◆ Exercise ◆
Look through the entries below. Say how many lines include "followed", with nothing added.

─── Data records ───

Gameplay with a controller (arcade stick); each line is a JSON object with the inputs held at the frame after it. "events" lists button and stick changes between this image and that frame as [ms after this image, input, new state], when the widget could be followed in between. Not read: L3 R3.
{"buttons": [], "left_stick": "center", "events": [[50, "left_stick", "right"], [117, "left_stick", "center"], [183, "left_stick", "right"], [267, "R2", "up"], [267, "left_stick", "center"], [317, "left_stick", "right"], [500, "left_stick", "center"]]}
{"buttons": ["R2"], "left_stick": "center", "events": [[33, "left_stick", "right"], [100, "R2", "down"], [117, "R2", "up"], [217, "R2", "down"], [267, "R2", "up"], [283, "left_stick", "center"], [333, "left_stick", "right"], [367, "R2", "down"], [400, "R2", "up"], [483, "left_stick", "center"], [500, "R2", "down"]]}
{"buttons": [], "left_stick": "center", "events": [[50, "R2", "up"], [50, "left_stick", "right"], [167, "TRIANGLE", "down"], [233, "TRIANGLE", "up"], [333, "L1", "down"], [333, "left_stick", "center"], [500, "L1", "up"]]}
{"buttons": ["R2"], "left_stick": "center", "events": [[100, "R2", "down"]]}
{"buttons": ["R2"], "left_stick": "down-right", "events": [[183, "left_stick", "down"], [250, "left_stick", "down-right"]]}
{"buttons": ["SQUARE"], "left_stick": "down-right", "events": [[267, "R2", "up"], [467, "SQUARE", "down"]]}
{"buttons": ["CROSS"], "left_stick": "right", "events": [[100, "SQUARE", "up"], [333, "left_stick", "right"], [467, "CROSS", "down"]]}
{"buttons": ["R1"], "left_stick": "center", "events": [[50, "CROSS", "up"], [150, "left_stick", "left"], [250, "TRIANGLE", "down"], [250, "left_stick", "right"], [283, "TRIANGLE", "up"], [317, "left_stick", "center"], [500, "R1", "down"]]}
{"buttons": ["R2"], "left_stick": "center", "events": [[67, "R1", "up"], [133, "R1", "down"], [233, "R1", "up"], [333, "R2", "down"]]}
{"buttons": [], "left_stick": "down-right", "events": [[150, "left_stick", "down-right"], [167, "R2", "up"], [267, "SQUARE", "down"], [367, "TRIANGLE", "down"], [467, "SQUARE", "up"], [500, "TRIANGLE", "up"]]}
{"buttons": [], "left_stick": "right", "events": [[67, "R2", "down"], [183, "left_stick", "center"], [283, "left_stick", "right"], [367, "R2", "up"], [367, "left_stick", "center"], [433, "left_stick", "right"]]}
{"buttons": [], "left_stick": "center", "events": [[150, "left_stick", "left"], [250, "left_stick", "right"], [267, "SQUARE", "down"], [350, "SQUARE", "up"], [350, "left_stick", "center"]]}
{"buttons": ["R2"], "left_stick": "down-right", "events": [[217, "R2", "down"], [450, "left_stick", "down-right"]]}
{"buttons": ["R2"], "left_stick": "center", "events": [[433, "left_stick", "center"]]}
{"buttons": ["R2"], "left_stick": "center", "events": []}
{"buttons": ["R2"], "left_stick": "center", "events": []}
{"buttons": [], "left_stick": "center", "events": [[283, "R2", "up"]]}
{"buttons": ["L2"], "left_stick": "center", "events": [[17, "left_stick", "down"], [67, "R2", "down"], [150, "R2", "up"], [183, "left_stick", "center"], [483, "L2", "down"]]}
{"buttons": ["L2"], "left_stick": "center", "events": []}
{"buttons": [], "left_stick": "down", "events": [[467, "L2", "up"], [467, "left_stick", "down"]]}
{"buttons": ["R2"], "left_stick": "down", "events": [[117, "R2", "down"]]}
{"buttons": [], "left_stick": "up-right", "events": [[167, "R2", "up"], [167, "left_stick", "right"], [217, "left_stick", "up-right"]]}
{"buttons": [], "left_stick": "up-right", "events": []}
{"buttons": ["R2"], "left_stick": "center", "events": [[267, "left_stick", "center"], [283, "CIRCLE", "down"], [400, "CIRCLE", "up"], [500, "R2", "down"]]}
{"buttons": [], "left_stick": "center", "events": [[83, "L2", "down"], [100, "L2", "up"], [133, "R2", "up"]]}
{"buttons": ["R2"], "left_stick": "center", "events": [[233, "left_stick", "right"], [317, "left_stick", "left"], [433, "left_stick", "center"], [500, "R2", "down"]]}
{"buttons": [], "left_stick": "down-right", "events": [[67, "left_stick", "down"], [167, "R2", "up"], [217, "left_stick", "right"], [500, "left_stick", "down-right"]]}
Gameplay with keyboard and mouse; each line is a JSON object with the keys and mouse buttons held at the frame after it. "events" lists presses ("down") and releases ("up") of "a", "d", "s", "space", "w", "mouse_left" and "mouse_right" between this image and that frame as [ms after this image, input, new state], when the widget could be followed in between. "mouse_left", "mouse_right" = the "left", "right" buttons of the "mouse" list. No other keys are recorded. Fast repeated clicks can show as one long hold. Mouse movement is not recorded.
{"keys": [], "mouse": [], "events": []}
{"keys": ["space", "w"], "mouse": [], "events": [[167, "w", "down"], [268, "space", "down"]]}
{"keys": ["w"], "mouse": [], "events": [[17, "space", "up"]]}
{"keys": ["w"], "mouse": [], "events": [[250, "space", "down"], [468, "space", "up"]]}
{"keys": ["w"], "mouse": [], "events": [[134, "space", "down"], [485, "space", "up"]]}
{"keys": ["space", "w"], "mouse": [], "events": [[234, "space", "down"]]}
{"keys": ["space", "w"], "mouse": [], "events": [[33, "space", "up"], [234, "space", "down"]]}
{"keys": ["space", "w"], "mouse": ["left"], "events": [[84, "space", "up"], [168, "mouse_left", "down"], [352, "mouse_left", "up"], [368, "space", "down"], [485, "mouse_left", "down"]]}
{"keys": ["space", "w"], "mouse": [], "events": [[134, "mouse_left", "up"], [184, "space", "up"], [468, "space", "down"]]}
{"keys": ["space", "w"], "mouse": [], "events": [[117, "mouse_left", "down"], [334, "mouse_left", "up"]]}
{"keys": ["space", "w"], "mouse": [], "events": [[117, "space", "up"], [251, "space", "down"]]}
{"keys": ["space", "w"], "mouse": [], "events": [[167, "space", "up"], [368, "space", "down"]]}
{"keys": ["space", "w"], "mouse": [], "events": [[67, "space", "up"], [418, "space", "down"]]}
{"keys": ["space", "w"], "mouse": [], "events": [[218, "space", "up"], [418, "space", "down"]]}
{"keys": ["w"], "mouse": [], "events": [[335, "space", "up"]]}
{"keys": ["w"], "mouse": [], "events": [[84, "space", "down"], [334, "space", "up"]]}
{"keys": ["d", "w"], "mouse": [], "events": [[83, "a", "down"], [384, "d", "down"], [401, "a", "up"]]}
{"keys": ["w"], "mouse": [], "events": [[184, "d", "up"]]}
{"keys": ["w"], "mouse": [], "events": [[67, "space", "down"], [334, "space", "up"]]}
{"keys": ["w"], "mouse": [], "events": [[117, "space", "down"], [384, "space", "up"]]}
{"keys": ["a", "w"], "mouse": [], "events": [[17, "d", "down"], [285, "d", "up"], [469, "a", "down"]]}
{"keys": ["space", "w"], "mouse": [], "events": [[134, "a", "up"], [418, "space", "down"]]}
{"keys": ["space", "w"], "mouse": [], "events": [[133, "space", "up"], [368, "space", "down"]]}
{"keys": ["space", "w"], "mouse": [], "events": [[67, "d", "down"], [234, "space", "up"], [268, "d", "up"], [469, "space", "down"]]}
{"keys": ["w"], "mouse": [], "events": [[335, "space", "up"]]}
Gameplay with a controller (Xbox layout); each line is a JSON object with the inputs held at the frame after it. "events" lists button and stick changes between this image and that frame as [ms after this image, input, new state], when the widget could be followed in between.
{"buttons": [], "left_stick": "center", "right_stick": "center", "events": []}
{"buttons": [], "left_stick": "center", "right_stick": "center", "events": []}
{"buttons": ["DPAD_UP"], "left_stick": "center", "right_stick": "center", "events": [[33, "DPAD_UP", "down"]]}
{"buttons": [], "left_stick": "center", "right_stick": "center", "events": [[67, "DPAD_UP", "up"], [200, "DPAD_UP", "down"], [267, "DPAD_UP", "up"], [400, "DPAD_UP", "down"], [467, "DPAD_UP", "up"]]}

───

◆ Finished exercise ◆
3